Dumped into life’s slop recently, I turned to a book I’ve had on my shelf for a long time but never read: Crooked Cucumber. Just a few pages in, Shunryo tells the story of feeding pigs as a youth that are never satisfied, won’t eat until he leaves because they always want more. This is how we are with problems, says Shunryo, always wanting more when we have “just enough problems.”

Well, my just enough problems included a new position with new responsibilities sprung on me with little warning. My (too) simple life suddenly got too complicated with too much stress. The things I am not all that good at (details and accounting) suddenly became many of the tasks that I needed to be good at, and the consequences felt serious. As my Norwegian grandmother used to say, uff-da! The stink of all that I disliked made me miserable as it all piled up. But it was compounded by commitments I had already made for things that stirred my passions and rewarded my soul.

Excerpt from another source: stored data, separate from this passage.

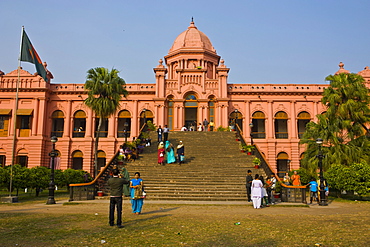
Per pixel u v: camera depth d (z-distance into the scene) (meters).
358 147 24.12
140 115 40.69
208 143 28.72
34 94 39.31
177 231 9.49
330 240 8.49
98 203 16.75
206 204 16.23
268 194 17.23
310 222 11.27
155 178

Oh, it was a huge conflict of attachments and aversions all at the same time. But besides that, it was also totally exhausting. I was working an average of 10+hour days regularly trying to meet all the various demands that needed to be met. The weight upon me felt huge in every way; physically, existentially, monetarily, and psychically. Life just sucked because I was just surrounded by shit, and what made it worse was that I cared about all the outcomes that were my responsibility, which meant that I needed to turn all of that shit into flowers. To shrug anything off was not an option. I felt like the narrow end of a wide funnel; the flow was just too fast and all I could do was try to keep it contained.

Long story short, everything worked out, some things quite well and others as good as can be expected. But I became so miserable during it all that I was like Shunryo’s pig with a bad attitude that just kept asking for more than the just enough problems I already had with all the demands on me.

The pig is my new favorite animal, and having just enough problems is my new mantra. We get all the problems we need, and how we deal with them can only add on to them. Living life lessons sucks, but the rewards of recognizing our pig-ness can be its own non-reward.